# Rhom ID



## flagtail (Aug 7, 2005)

Hello....new here.....looking for help with ID....thanks in advance.


----------



## Joga Bonito (Oct 30, 2004)

welcome to p-fury

nice rhom


----------



## GoJamieGo (Mar 18, 2005)

Cool little serra but its hard to tell exactly what your fish is at that size. Grow him out some more and repost for a better ID.

Welcome to P-Fury


----------



## Fomoris (Mar 13, 2005)

It could be a S. rhombeus but it's a little bit too small for a proper ID I think


----------



## "qickshot" (Apr 19, 2005)

i think its a rhom


----------



## flagtail (Aug 7, 2005)

Thanks for the welcome....and the info.......what would I be looking for, and at what size, in order to tell it was a Black......or even what type of black.....cheers


----------



## Sam (Mar 18, 2004)

flagtail said:


> Thanks for the welcome....and the info.......what would I be looking for, and at what size, in order to tell it was a Black......or even what type of black.....cheers
> [snapback]1155131[/snapback]​


It's definitely a serrasalmus. Give it a few months, till it reaches about 4" then post a new pic.
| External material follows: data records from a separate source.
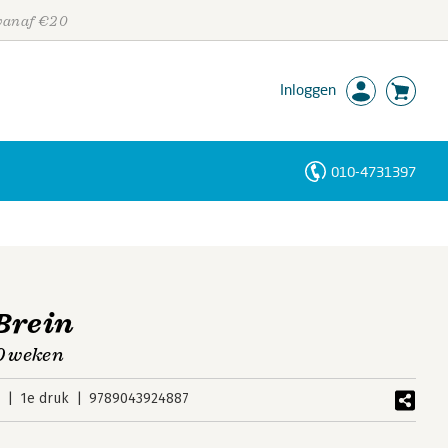
 vanaf €20
Inloggen
010-4731397
Personen
Trefwoorden
Brein
10 weken
2
1e druk
9789043924887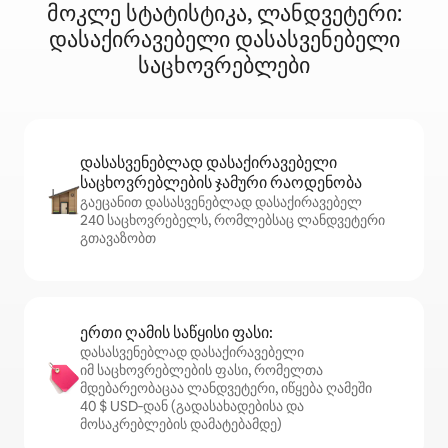
მოკლე სტატისტიკა, ლანდვეტერი:
დასაქირავებელი დასასვენებელი
საცხოვრებლები
დასასვენებლად დასაქირავებელი
საცხოვრებლების ჯამური რაოდენობა
გაეცანით დასასვენებლად დასაქირავებელ
240 საცხოვრებელს, რომლებსაც ლანდვეტერი
გთავაზობთ
ერთი ღამის საწყისი ფასი:
დასასვენებლად დასაქირავებელი
იმ საცხოვრებლების ფასი, რომელთა
მდებარეობაცაა ლანდვეტერი, იწყება ღამეში
40 $ USD‑დან (გადასახადებისა და
მოსაკრებლების დამატებამდე)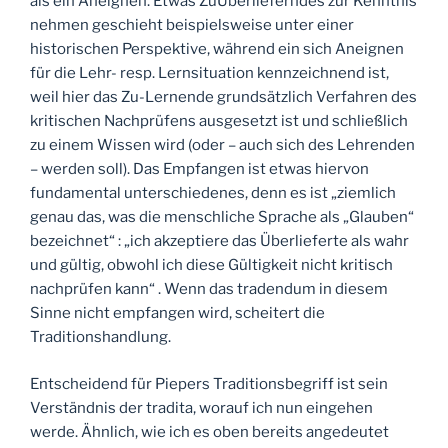
als ein Aneignen. Etwas ZuÜberlieferndes zur Kenntnis
nehmen geschieht beispielsweise unter einer
historischen Perspektive, während ein sich Aneignen
für die Lehr- resp. Lernsituation kennzeichnend ist,
weil hier das Zu-Lernende grundsätzlich Verfahren des
kritischen Nachprüfens ausgesetzt ist und schließlich
zu einem Wissen wird (oder – auch sich des Lehrenden
– werden soll). Das Empfangen ist etwas hiervon
fundamental unterschiedenes, denn es ist „ziemlich
genau das, was die menschliche Sprache als „Glauben“
bezeichnet“ : „ich akzeptiere das Überlieferte als wahr
und gültig, obwohl ich diese Gültigkeit nicht kritisch
nachprüfen kann“ . Wenn das tradendum in diesem
Sinne nicht empfangen wird, scheitert die
Traditionshandlung.
Entscheidend für Piepers Traditionsbegriff ist sein
Verständnis der tradita, worauf ich nun eingehen
werde. Ähnlich, wie ich es oben bereits angedeutet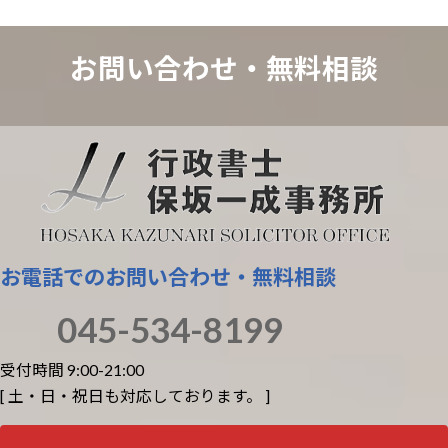
お問い合わせ・
無料相談
お電話でのお問い合わせ・無料相談
045-534-8199
受付時間 9:00-21:00
[ 土・日・祝日も対応しております。 ]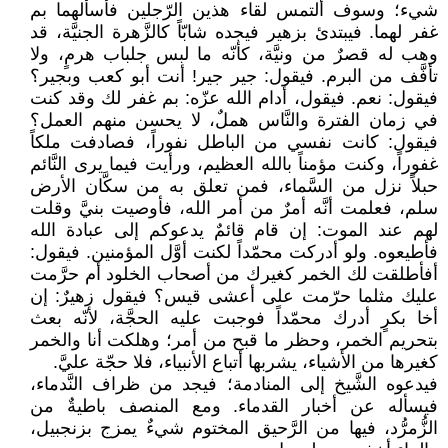
شيء؛ وسوف ألتمس لقاء هذين الرّجلين فأسألهما بم
غفر لهما. فيبتدئ بزهير فيجده شابّاً كالزَّهرة الجنيَّة، قد
وهب له قصرٌ من ونيَّة، كأنّه ما لبس جلباب هرمٍ، ولا
تأفَّف من البرم. فيقول: جير جير! أنت أبو كعب وبجير؟
فيقول: نعم. فيقول، أدام الله عزّه: بم غفر لك وقد كنت
في زمان الفترة والنَّاس هملٌ، لا يحسن منهم العمل؟
فيقول: كانت نفسي من الباطل نفوراً، فصادفت ملكاً
غفوراً، وكنت مؤمناً بالله العظيم، ورأيت فيما يرى النَّائم
حبلاً نزل من السَّماء، فمن تعلق به من سكَّان الأرض
سلم، فعلمت أنَّه أمرٌ من أمر الله، فأوصيت بنيَّ وقلت
لهم عند الموت: إن قام قائمٌ يدعوكم إلى عبادة الله
فأطيعوه. ولو أدركت محمّداً لكنت أوَّل المؤمنين. فيقول:
أفأطلقت لك الخمر كغيرك من أصحاب الخلود أم حرَّمت
عليك مثلما حرّمت على أعشى قيس؟ فيقول زهيرٌ: إن
أخا بكرٍ أدرك محمّداً فوجبت عليه الحجَّة، لأنّه بعث
بتحريم الخمر، وحظر ما قبح من أمر؛ وهلكت أنا والخمر
كغيرها من الأشياء، يشربها أتباع الأنبياء، فلا حجّة عليَّ.
فيدعوه الشَّيخ إلى المنادمة؛ فيجد من ظراف النَّدماء،
فيسأله عن أخبار القدماء. ومع المنصف باطيةٌ من
الزُّمرُّد، فيها من الرَّحيق المختوم شيءٌ يمزج بزنجبيل،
It looks a lot like my sanchezi at 2".


----------



## b_ack51 (Feb 11, 2003)

From the pic I go with Irritans or rhom, but definately let it grow out some.


----------



## tigger (Mar 19, 2004)

I'm gonna have to agree with everyone, let it grow out a little while. And I also agree with SAM, it does look like a s. Sanchezi. I have 2 myself. If they start to show red around they're gill covers then you might have a sanchezi. I practically posted the same pic of what I thought was a rhom but with the help from everyone here I now know that I have sanchezi. Hey where the heck is Frank?


----------



## Rikimaru (May 3, 2004)

welcome.

Defo a serra but wich one......?? i dunno too small give him a couple of motnhs.


----------



## dweizoro (Apr 1, 2005)

looks like sanchezi more than rhombus


----------